§ **DIRECTIVE**: Format the text of each of the records below as a JSON list of strings, with one string per line and blank lines left out.

[Data records]
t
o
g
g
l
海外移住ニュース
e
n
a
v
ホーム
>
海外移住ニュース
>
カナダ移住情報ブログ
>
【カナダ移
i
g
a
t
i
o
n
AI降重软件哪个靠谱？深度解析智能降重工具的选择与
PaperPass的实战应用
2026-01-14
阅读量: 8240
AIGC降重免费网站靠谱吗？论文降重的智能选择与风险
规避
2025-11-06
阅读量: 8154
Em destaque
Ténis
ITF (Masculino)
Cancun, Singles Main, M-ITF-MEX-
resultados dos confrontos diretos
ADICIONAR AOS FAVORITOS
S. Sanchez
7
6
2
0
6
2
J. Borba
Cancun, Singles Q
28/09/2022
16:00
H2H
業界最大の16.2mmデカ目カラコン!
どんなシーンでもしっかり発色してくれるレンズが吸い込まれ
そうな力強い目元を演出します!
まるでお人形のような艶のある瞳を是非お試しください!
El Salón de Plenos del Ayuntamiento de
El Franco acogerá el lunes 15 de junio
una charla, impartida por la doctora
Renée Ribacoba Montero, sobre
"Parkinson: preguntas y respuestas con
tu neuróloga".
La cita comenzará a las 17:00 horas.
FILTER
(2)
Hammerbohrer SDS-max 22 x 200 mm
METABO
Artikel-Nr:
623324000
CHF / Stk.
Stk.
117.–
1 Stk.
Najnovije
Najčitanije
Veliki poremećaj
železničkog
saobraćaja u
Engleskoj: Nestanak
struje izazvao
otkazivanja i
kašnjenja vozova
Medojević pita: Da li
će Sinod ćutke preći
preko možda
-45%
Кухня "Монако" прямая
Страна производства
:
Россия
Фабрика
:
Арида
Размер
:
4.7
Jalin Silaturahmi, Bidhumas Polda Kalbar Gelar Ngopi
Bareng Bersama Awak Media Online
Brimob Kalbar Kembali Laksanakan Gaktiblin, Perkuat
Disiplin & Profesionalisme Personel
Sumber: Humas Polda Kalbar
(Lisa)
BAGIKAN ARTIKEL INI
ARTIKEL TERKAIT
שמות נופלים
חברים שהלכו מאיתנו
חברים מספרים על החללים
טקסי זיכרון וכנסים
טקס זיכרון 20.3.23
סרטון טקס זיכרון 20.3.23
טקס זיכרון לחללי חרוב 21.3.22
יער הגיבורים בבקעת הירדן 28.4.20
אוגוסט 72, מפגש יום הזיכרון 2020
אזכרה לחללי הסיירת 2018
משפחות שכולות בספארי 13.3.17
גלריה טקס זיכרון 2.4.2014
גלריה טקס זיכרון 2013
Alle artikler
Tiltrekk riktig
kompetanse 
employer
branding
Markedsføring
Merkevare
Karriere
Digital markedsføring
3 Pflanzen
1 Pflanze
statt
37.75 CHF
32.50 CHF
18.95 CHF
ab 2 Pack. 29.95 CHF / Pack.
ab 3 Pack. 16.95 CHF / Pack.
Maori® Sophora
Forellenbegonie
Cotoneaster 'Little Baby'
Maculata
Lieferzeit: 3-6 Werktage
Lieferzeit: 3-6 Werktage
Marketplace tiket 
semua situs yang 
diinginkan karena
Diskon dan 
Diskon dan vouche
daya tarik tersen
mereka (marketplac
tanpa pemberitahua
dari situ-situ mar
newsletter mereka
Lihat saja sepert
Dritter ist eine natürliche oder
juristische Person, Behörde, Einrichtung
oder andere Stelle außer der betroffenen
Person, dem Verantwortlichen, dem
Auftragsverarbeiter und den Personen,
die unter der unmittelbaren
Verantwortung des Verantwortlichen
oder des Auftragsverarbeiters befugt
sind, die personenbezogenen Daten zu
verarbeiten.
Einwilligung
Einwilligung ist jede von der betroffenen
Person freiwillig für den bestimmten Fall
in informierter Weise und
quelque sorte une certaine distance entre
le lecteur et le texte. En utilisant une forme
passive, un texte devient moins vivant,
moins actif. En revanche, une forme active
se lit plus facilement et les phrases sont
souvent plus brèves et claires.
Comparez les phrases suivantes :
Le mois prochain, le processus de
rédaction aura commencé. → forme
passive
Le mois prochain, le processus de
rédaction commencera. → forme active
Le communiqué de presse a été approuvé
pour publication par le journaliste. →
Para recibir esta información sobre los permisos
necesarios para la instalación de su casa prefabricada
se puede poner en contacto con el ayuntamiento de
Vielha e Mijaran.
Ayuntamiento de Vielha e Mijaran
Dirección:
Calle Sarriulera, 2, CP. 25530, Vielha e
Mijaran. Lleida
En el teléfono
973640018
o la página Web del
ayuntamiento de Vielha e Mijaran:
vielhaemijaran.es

§ **EXERCISE RESPONSE**:
[
  "t",
  "o",
  "g",
  "g",
  "l",
  "海外移住ニュース",
  "e",
  "n",
  "a",
  "v",
  "ホーム",
  ">",
  "海外移住ニュース",
  ">",
  "カナダ移住情報ブログ",
  ">",
  "【カナダ移",
  "i",
  "g",
  "a",
  "t",
  "i",
  "o",
  "n",
  "AI降重软件哪个靠谱？深度解析智能降重工具的选择与",
  "PaperPass的实战应用",
  "2026-01-14",
  "阅读量: 8240",
  "AIGC降重免费网站靠谱吗？论文降重的智能选择与风险",
  "规避",
  "2025-11-06",
  "阅读量: 8154",
  "Em destaque",
  "Ténis",
  "ITF (Masculino)",
  "Cancun, Singles Main, M-ITF-MEX-",
  "resultados dos confrontos diretos",
  "ADICIONAR AOS FAVORITOS",
  "S. Sanchez",
  "7",
  "6",
  "2",
  "0",
  "6",
  "2",
  "J. Borba",
  "Cancun, Singles Q",
  "28/09/2022",
  "16:00",
  "H2H",
  "業界最大の16.2mmデカ目カラコン!",
  "どんなシーンでもしっかり発色してくれるレンズが吸い込まれ",
  "そうな力強い目元を演出します!",
  "まるでお人形のような艶のある瞳を是非お試しください!",
  "El Salón de Plenos del Ayuntamiento de",
  "El Franco acogerá el lunes 15 de junio",
  "una charla, impartida por la doctora",
  "Renée Ribacoba Montero, sobre",
  "\"Parkinson: preguntas y respuestas con",
  "tu neuróloga\".",
  "La cita comenzará a las 17:00 horas.",
  "FILTER",
  "(2)",
  "Hammerbohrer SDS-max 22 x 200 mm",
  "METABO",
  "Artikel-Nr:",
  "623324000",
  "CHF / Stk.",
  "Stk.",
  "117.–",
  "1 Stk.",
  "Najnovije",
  "Najčitanije",
  "Veliki poremećaj",
  "železničkog",
  "saobraćaja u",
  "Engleskoj: Nestanak",
  "struje izazvao",
  "otkazivanja i",
  "kašnjenja vozova",
  "Medojević pita: Da li",
  "će Sinod ćutke preći",
  "preko možda",
  "-45%",
  "Кухня \"Монако\" прямая",
  "Страна производства",
  ":",
  "Россия",
  "Фабрика",
  ":",
  "Арида",
  "Размер",
  ":",
  "4.7",
  "Jalin Silaturahmi, Bidhumas Polda Kalbar Gelar Ngopi",
  "Bareng Bersama Awak Media Online",
  "Brimob Kalbar Kembali Laksanakan Gaktiblin, Perkuat",
  "Disiplin & Profesionalisme Personel",
  "Sumber: Humas Polda Kalbar",
  "(Lisa)",
  "BAGIKAN ARTIKEL INI",
  "ARTIKEL TERKAIT",
  "שמות נופלים",
  "חברים שהלכו מאיתנו",
  "חברים מספרים על החללים",
  "טקסי זיכרון וכנסים",
  "טקס זיכרון 20.3.23",
  "סרטון טקס זיכרון 20.3.23",
  "טקס זיכרון לחללי חרוב 21.3.22",
  "יער הגיבורים בבקעת הירדן 28.4.20",
  "אוגוסט 72, מפגש יום הזיכרון 2020",
  "אזכרה לחללי הסיירת 2018",
  "משפחות שכולות בספארי 13.3.17",
  "גלריה טקס זיכרון 2.4.2014",
  "גלריה טקס זיכרון 2013",
  "Alle artikler",
  "Tiltrekk riktig",
  "kompetanse ",
  "employer",
  "branding",
  "Markedsføring",
  "Merkevare",
  "Karriere",
  "Digital markedsføring",
  "3 Pflanzen",
  "1 Pflanze",
  "statt",
  "37.75 CHF",
  "32.50 CHF",
  "18.95 CHF",
  "ab 2 Pack. 29.95 CHF / Pack.",
  "ab 3 Pack. 16.95 CHF / Pack.",
  "Maori® Sophora",
  "Forellenbegonie",
  "Cotoneaster 'Little Baby'",
  "Maculata",
  "Lieferzeit: 3-6 Werktage",
  "Lieferzeit: 3-6 Werktage",
  "Marketplace tiket ",
  "semua situs yang ",
  "diinginkan karena",
  "Diskon dan ",
  "Diskon dan vouche",
  "daya tarik tersen",
  "mereka (marketplac",
  "tanpa pemberitahua",
  "dari situ-situ mar",
  "newsletter mereka",
  "Lihat saja sepert",
  "Dritter ist eine natürliche oder",
  "juristische Person, Behörde, Einrichtung",
  "oder andere Stelle außer der betroffenen",
  "Person, dem Verantwortlichen, dem",
  "Auftragsverarbeiter und den Personen,",
  "die unter der unmittelbaren",
  "Verantwortung des Verantwortlichen",
  "oder des Auftragsverarbeiters befugt",
  "sind, die personenbezogenen Daten zu",
  "verarbeiten.",
  "Einwilligung",
  "Einwilligung ist jede von der betroffenen",
  "Person freiwillig für den bestimmten Fall",
  "in informierter Weise und",
  "quelque sorte une certaine distance entre",
  "le lecteur et le texte. En utilisant une forme",
  "passive, un texte devient moins vivant,",
  "moins actif. En revanche, une forme active",
  "se lit plus facilement et les phrases sont",
  "souvent plus brèves et claires.",
  "Comparez les phrases suivantes :",
  "Le mois prochain, le processus de",
  "rédaction aura commencé. → forme",
  "passive",
  "Le mois prochain, le processus de",
  "rédaction commencera. → forme active",
  "Le communiqué de presse a été approuvé",
  "pour publication par le journaliste. →",
  "Para recibir esta información sobre los permisos",
  "necesarios para la instalación de su casa prefabricada",
  "se puede poner en contacto con el ayuntamiento de",
  "Vielha e Mijaran.",
  "Ayuntamiento de Vielha e Mijaran",
  "Dirección:",
  "Calle Sarriulera, 2, CP. 25530, Vielha e",
  "Mijaran. Lleida",
  "En el teléfono",
  "973640018",
  "o la página Web del",
  "ayuntamiento de Vielha e Mijaran:",
  "vielhaemijaran.es"
]